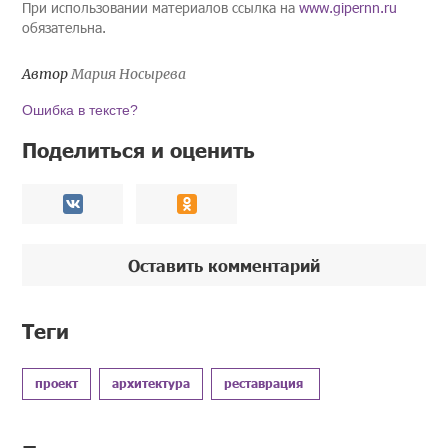
При использовании материалов ссылка на
www.gipernn.ru
обязательна.
Автор
Мария Носырева
Ошибка в тексте?
Поделиться и оценить
Оставить комментарий
Теги
проект
архитектура
реставрация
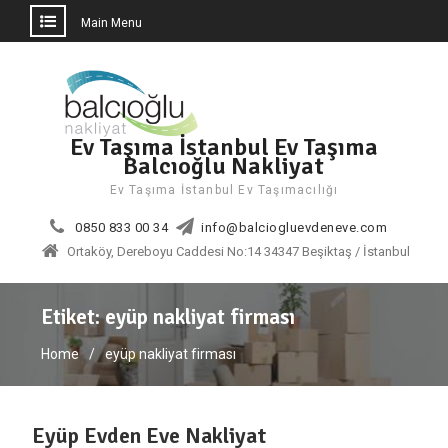
Main Menu
Skip
to
content
Ev Taşıma İstanbul Ev Taşıma
Balcıoğlu Nakliyat
Ev Taşıma İstanbul Ev Taşımacılığı
0850 833 00 34
info@balciogluevdeneve.com
Ortaköy, Dereboyu Caddesi No:14 34347 Beşiktaş / İstanbul
Etiket:
eyüp nakliyat firması
Home
eyüp nakliyat firması
Eyüp Evden Eve Nakliyat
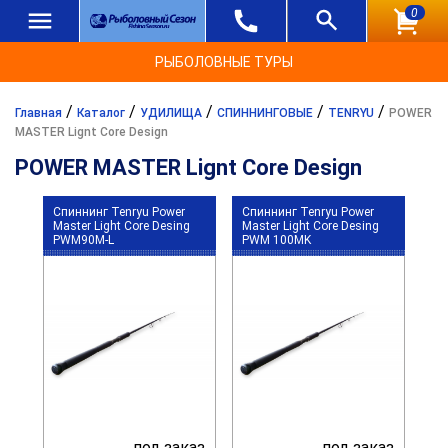
0
РЫБОЛОВНЫЕ ТУРЫ
/
/
/
/
/
Главная
Каталог
УДИЛИЩА
СПИННИНГОВЫЕ
TENRYU
POWER
MASTER Lignt Core Design
POWER MASTER Lignt Core Design
Спиннинг Tenryu Power
Спиннинг Tenryu Power
Master Light Core Desing
Master Light Core Desing
PWM90M-L
PWM 100MK
под заказ
под заказ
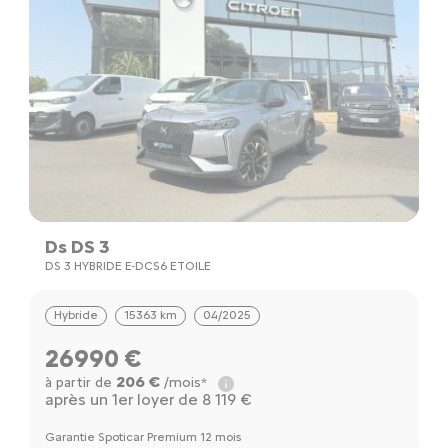
Ds DS 3
DS 3 HYBRIDE E-DCS6 ETOILE
Hybride
15363 km
04/2025
26990 €
206 €
à partir de
/mois*
après un 1er loyer de 8 119 €
Garantie Spoticar Premium 12 mois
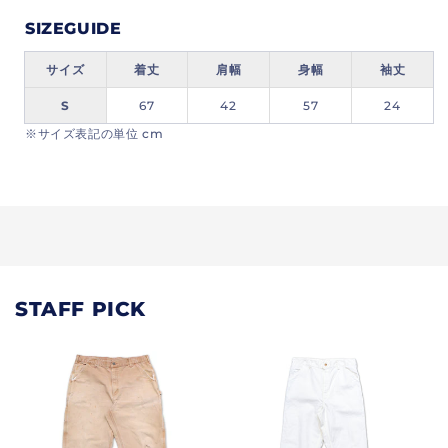
す
す
SIZEGUIDE
サイズ
着丈
肩幅
身幅
袖丈
S
67
42
57
24
※サイズ表記の単位 cm
STAFF PICK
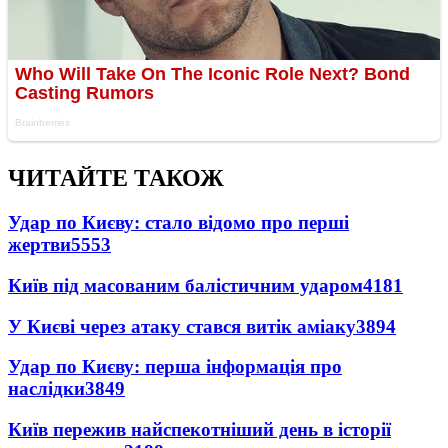
ЧИТАЙТЕ ТАКОЖ
Удар по Києву: стало відомо про перші
жертви
5553
Київ під масованим балістичним ударом
4181
У Києві через атаку стався витік аміаку
3894
Удар по Києву: перша інформація про
наслідки
3849
Київ пережив найспекотніший день в історії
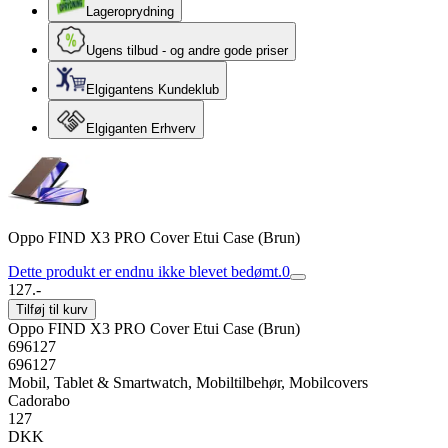
Lageroprydning
Ugens tilbud - og andre gode priser
Elgigantens Kundeklub
Elgiganten Erhverv
Oppo FIND X3 PRO Cover Etui Case (Brun)
Dette produkt er endnu ikke blevet bedømt.
0
127.-
Tilføj til kurv
Oppo FIND X3 PRO Cover Etui Case (Brun)
696127
696127
Mobil, Tablet & Smartwatch, Mobiltilbehør, Mobilcovers
Cadorabo
127
DKK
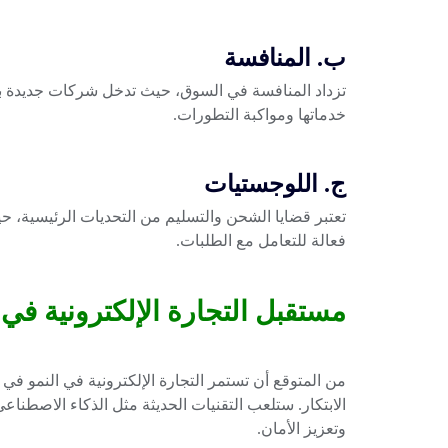
ب. المنافسة
تزداد المنافسة في السوق، حيث تدخل شركات جديدة ب
خدماتها ومواكبة التطورات.
ج. اللوجستيات
تعتبر قضايا الشحن والتسليم من التحديات الرئيسية، حي
فعالة للتعامل مع الطلبات.
مستقبل التجارة الإلكترونية في
من المتوقع أن تستمر التجارة الإلكترونية في النمو في
الابتكار. ستلعب التقنيات الحديثة مثل الذكاء الاصطناع
وتعزيز الأمان.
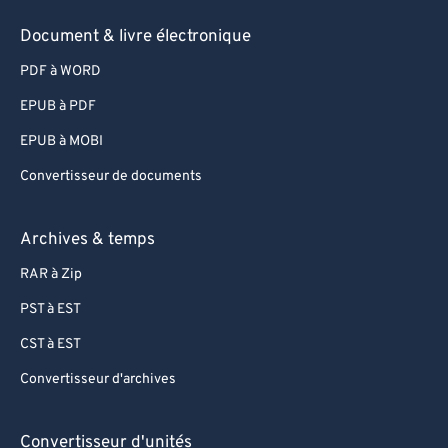
Document & livre électronique
PDF à WORD
EPUB à PDF
EPUB à MOBI
Convertisseur de documents
Archives & temps
RAR à Zip
PST à EST
CST à EST
Convertisseur d'archives
Convertisseur d'unités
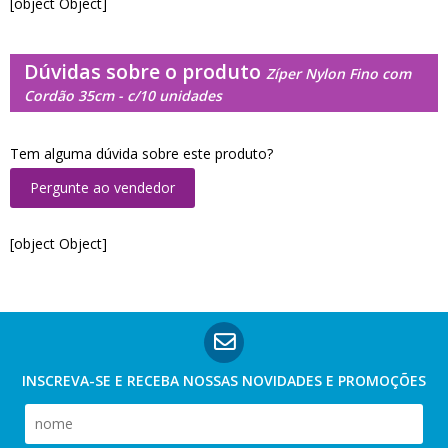
[object Object]
Dúvidas sobre o produto
Zíper Nylon Fino com
Cordão 35cm - c/10 unidades
Tem alguma dúvida sobre este produto?
Pergunte ao vendedor
[object Object]
INSCREVA-SE E RECEBA NOSSAS
NOVIDADES E PROMOÇÕES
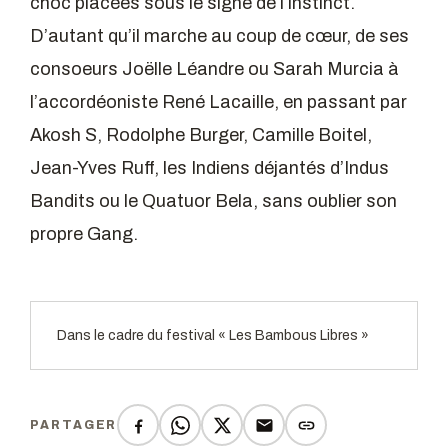
choc placées sous le signe de l’instinct.
D’autant qu’il marche au coup de cœur, de ses
consoeurs Joëlle Léandre ou Sarah Murcia à
l’accordéoniste René Lacaille, en passant par
Akosh S, Rodolphe Burger, Camille Boitel,
Jean-Yves Ruff, les Indiens déjantés d’Indus
Bandits ou le Quatuor Bela, sans oublier son
propre Gang.
Dans le cadre du festival « Les Bambous Libres »
PARTAGER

========

→ **WHAT IS BEING ASKED**: Return the text read from every item above, word for word and line for line, with the pictures left out.

→ **ANSWER TO THE PROBLEM**:
При использовании материалов ссылка на
www.gipernn.ru
обязательна.
Автор
Мария Носырева
Ошибка в тексте?
Поделиться и оценить
Оставить комментарий
Теги
проект
архитектура
реставрация
Main Menu
Skip
to
content
Ev Taşıma İstanbul Ev Taşıma
Balcıoğlu Nakliyat
Ev Taşıma İstanbul Ev Taşımacılığı
0850 833 00 34
info@balciogluevdeneve.com
Ortaköy, Dereboyu Caddesi No:14 34347 Beşiktaş / İstanbul
Etiket:
eyüp nakliyat firması
Home
eyüp nakliyat firması
Eyüp Evden Eve Nakliyat
0
РЫБОЛОВНЫЕ ТУРЫ
/
/
/
/
/
Главная
Каталог
УДИЛИЩА
СПИННИНГОВЫЕ
TENRYU
POWER
MASTER Lignt Core Design
POWER MASTER Lignt Core Design
Спиннинг Tenryu Power
Спиннинг Tenryu Power
Master Light Core Desing
Master Light Core Desing
PWM90M-L
PWM 100MK
под заказ
под заказ
Ds DS 3
DS 3 HYBRIDE E-DCS6 ETOILE
Hybride
15363 km
04/2025
26990 €
206 €
à partir de
/mois*
après un 1er loyer de 8 119 €
Garantie Spoticar Premium 12 mois
す
す
SIZEGUIDE
サイズ
着丈
肩幅
身幅
袖丈
S
67
42
57
24
※サイズ表記の単位 cm
STAFF PICK
ЧИТАЙТЕ ТАКОЖ
Удар по Києву: стало відомо про перші
жертви
5553
Київ під масованим балістичним ударом
4181
У Києві через атаку стався витік аміаку
3894
Удар по Києву: перша інформація про
наслідки
3849
Київ пережив найспекотніший день в історії
Lageroprydning
Ugens tilbud - og andre gode priser
Elgigantens Kundeklub
Elgiganten Erhverv
Oppo FIND X3 PRO Cover Etui Case (Brun)
Dette produkt er endnu ikke blevet bedømt.
0
127.-
Tilføj til kurv
Oppo FIND X3 PRO Cover Etui Case (Brun)
696127
696127
Mobil, Tablet & Smartwatch, Mobiltilbehør, Mobilcovers
Cadorabo
127
DKK
ب. المنافسة
تزداد المنافسة في السوق، حيث تدخل شركات جديدة ب
خدماتها ومواكبة التطورات.
ج. اللوجستيات
تعتبر قضايا الشحن والتسليم من التحديات الرئيسية، حي
فعالة للتعامل مع الطلبات.
مستقبل التجارة الإلكترونية في
من المتوقع أن تستمر التجارة الإلكترونية في النمو في
الابتكار. ستلعب التقنيات الحديثة مثل الذكاء الاصطناع
وتعزيز الأمان.
Document & livre électronique
PDF à WORD
EPUB à PDF
EPUB à MOBI
Convertisseur de documents
Archives & temps
RAR à Zip
PST à EST
CST à EST
Convertisseur d'archives
Convertisseur d'unités
[object Object]
Dúvidas sobre o produto
Zíper Nylon Fino com
Cordão 35cm - c/10 unidades
Tem alguma dúvida sobre este produto?
Pergunte ao vendedor
[object Object]
INSCREVA-SE E RECEBA NOSSAS
NOVIDADES E PROMOÇÕES
choc placées sous le signe de l’instinct.
D’autant qu’il marche au coup de cœur, de ses
consoeurs Joëlle Léandre ou Sarah Murcia à
l’accordéoniste René Lacaille, en passant par
Akosh S, Rodolphe Burger, Camille Boitel,
Jean-Yves Ruff, les Indiens déjantés d’Indus
Bandits ou le Quatuor Bela, sans oublier son
propre Gang.
Dans le cadre du festival « Les Bambous Libres »
PARTAGER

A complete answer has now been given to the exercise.